** Opening Material to process block **
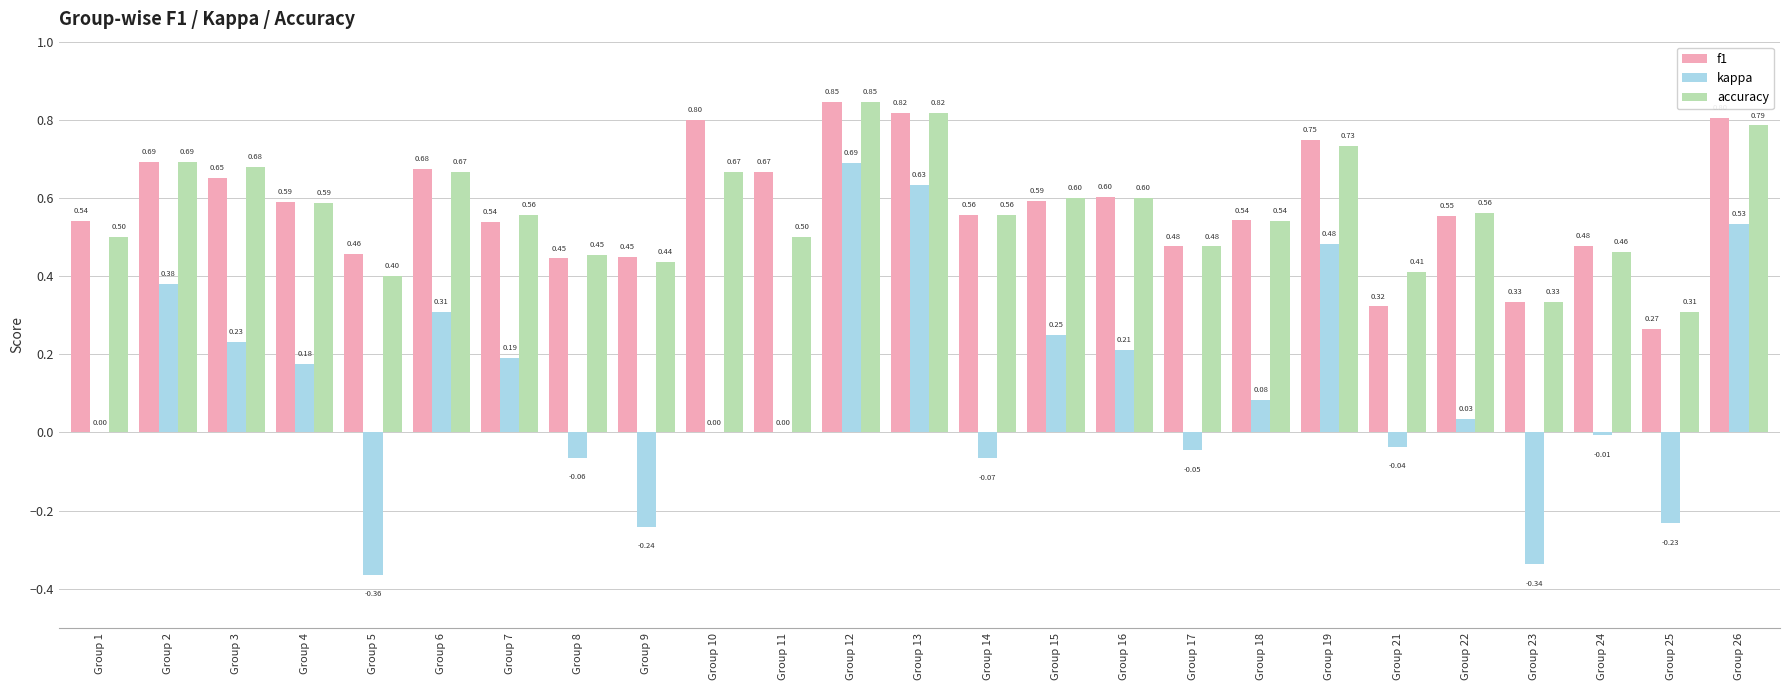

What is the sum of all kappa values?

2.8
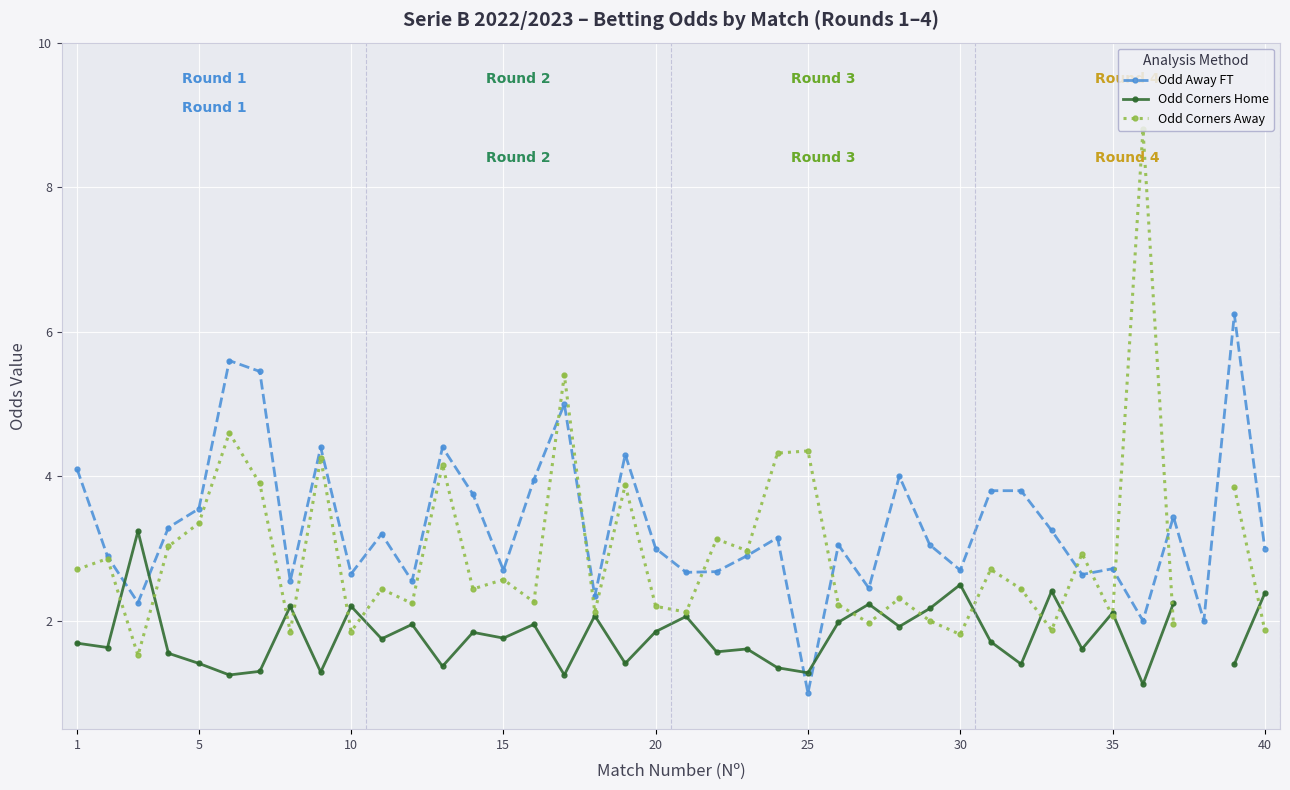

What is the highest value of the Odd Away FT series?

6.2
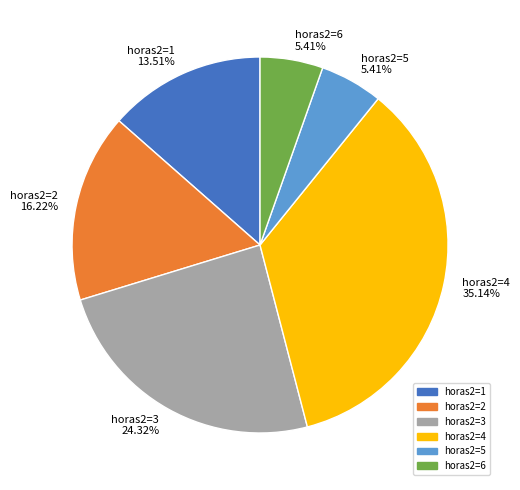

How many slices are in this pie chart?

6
** Closing Material to process block **
** Opening Material to process block **
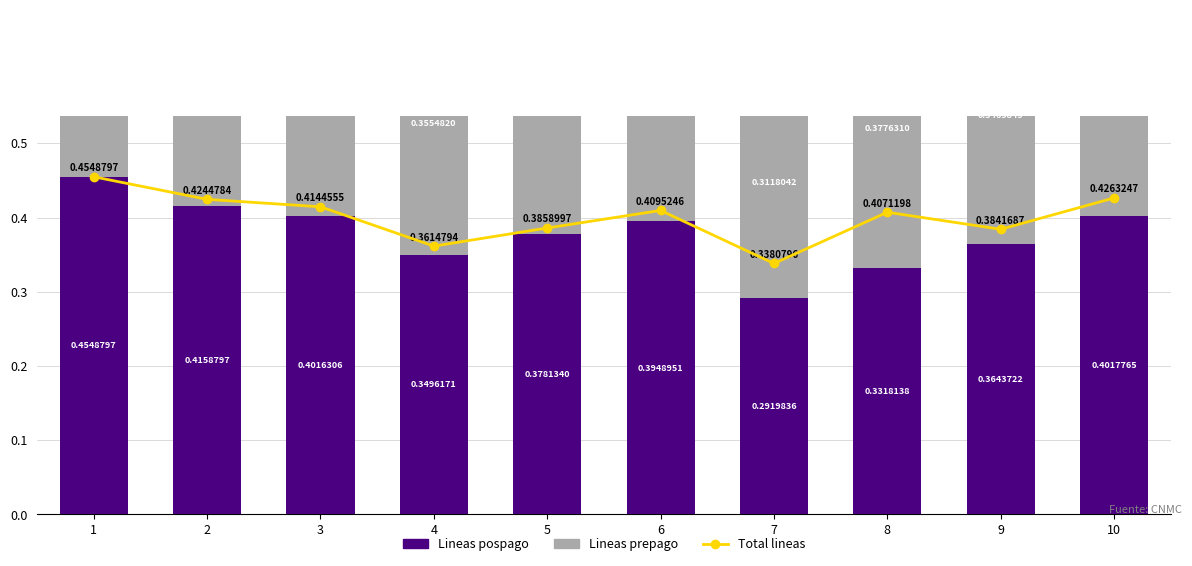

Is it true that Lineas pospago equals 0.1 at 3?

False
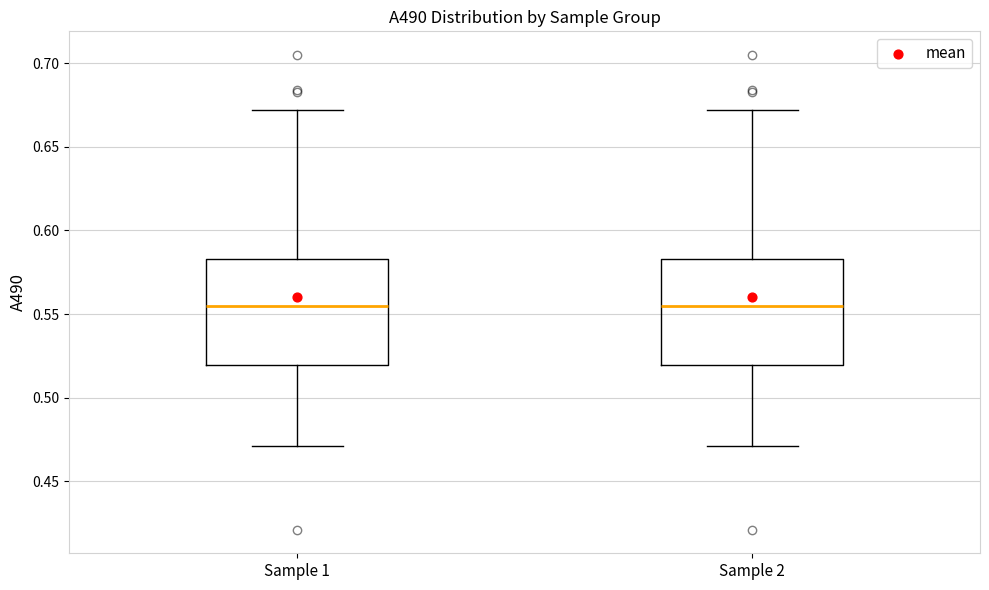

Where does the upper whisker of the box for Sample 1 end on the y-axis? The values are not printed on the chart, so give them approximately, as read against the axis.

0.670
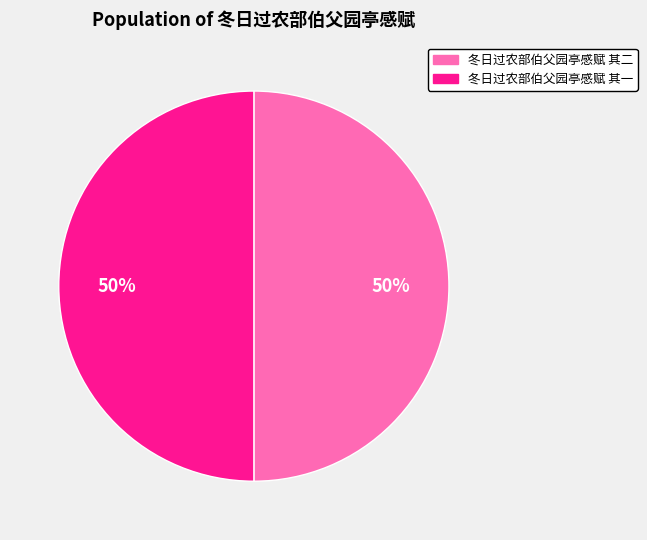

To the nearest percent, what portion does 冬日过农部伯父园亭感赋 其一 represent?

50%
** Closing Material to process block **
Return the records from the line with "What is the highest" down through the line with "How many slices are in this pie chart?", both of those lines included, leaving out the pictures.

What is the highest value of the Odd Away FT series?

6.2

How many slices are in this pie chart?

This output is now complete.